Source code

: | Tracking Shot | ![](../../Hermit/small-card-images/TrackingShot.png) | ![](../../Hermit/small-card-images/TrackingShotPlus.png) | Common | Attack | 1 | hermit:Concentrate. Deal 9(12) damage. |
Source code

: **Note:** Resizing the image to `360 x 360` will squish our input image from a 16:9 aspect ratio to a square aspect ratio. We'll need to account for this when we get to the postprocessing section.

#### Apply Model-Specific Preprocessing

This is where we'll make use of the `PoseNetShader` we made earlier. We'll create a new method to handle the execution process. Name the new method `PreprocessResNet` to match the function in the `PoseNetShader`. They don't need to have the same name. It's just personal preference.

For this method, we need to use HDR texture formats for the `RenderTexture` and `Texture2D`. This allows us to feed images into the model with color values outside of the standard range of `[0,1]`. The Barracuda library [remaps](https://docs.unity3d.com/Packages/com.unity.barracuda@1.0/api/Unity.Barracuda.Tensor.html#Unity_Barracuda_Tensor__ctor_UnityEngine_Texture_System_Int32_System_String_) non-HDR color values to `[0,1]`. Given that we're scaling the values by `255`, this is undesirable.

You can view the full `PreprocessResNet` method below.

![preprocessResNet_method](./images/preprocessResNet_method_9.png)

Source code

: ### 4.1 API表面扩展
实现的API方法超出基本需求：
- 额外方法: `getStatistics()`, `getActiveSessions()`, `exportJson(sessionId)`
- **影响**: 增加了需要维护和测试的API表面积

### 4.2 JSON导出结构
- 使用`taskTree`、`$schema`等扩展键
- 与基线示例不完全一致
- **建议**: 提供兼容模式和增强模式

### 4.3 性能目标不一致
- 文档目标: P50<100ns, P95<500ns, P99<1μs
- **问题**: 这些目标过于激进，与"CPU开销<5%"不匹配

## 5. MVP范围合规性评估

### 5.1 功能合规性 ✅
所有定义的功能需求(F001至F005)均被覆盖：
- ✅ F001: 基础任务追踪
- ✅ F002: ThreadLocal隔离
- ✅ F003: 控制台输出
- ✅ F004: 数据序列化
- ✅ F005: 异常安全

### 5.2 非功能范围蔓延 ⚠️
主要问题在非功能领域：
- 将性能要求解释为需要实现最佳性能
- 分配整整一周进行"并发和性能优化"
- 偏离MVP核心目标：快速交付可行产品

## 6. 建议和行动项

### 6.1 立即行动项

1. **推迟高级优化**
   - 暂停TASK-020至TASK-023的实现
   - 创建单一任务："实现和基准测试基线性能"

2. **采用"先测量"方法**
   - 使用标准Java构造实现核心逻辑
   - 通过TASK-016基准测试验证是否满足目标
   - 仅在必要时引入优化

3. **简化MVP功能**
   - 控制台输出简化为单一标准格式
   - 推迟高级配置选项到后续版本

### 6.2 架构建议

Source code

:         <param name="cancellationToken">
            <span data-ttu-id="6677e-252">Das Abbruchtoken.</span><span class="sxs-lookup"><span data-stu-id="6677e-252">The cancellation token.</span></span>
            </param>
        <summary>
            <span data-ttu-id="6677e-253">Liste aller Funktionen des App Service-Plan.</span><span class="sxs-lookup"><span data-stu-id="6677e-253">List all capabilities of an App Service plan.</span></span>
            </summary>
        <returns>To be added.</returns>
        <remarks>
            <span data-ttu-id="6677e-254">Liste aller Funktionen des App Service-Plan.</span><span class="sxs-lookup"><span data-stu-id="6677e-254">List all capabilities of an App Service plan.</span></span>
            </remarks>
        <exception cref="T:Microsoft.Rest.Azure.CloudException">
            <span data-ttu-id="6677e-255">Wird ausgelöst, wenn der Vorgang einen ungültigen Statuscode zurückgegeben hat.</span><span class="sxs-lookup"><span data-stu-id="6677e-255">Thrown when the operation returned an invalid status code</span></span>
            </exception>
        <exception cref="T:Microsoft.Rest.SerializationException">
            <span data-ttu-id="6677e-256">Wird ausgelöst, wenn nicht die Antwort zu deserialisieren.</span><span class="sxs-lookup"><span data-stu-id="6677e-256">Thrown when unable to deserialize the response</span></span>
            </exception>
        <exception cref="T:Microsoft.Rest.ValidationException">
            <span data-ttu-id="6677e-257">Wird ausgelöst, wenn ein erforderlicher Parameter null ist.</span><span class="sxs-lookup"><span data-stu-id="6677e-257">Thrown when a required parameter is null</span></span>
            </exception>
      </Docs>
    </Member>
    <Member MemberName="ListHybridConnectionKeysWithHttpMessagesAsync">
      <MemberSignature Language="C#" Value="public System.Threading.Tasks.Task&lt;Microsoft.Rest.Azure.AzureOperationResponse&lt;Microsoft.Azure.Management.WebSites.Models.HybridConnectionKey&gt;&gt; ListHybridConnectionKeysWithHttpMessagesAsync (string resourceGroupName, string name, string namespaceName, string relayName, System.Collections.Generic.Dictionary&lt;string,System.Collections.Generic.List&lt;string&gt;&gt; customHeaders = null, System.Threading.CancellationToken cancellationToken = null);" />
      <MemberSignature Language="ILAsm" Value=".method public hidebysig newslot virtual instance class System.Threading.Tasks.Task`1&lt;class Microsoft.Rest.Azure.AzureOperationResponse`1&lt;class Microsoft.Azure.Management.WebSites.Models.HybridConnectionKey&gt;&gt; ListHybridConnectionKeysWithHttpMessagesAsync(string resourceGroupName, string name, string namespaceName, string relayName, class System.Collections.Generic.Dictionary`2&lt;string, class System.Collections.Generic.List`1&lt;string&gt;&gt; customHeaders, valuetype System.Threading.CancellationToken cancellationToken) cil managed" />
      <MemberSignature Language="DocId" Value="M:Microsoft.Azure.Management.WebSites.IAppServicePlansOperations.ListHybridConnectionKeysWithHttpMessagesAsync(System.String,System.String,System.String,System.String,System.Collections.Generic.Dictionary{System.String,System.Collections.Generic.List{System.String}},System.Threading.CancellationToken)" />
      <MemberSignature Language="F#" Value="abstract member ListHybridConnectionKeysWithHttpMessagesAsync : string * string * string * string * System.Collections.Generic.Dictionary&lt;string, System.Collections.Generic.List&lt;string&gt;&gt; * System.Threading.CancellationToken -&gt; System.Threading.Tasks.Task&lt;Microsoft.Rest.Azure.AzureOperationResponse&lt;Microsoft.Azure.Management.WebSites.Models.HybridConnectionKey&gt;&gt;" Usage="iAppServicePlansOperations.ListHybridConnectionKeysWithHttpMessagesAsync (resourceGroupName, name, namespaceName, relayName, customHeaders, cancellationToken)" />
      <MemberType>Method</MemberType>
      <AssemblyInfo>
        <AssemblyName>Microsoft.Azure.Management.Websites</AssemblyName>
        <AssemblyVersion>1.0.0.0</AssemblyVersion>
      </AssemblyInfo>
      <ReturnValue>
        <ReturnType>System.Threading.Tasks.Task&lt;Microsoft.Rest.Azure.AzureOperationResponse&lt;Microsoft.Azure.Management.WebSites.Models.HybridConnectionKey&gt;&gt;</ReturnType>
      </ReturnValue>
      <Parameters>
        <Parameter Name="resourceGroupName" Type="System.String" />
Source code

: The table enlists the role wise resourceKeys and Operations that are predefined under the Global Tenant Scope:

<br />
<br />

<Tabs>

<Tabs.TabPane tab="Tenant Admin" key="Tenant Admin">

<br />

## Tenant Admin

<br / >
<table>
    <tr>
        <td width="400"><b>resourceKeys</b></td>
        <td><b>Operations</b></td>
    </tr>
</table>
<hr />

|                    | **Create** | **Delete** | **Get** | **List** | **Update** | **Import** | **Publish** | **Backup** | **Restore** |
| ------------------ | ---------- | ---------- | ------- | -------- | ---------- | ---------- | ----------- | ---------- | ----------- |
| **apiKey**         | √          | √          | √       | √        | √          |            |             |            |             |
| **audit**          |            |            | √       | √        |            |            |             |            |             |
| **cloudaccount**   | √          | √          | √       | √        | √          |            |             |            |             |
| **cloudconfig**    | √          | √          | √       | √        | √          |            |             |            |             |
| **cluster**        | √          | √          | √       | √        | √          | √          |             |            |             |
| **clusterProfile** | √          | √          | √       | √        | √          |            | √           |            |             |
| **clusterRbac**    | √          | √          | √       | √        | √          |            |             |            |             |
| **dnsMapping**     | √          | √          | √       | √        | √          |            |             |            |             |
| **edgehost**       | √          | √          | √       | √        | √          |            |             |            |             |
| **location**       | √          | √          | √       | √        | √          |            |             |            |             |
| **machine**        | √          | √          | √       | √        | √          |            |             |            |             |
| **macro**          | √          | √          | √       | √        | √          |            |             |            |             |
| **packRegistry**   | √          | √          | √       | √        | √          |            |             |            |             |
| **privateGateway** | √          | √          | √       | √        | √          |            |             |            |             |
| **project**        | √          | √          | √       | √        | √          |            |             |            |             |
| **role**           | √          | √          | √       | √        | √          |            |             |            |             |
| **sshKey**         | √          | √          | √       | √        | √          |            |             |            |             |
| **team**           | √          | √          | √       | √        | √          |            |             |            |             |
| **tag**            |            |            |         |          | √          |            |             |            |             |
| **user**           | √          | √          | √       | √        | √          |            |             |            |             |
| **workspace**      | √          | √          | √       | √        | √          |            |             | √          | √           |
* * *
Quote word for word the lines of the material from the line with "#### Apply Model-Specific Preprocessing" up to and including the line with "This is where".

#### Apply Model-Specific Preprocessing

This is where we'll make use of the `PoseNetShader` we made earlier. We'll create a new method to handle the execution process. Name the new method `PreprocessResNet` to match the function in the `PoseNetShader`. They don't need to have the same name. It's just personal preference.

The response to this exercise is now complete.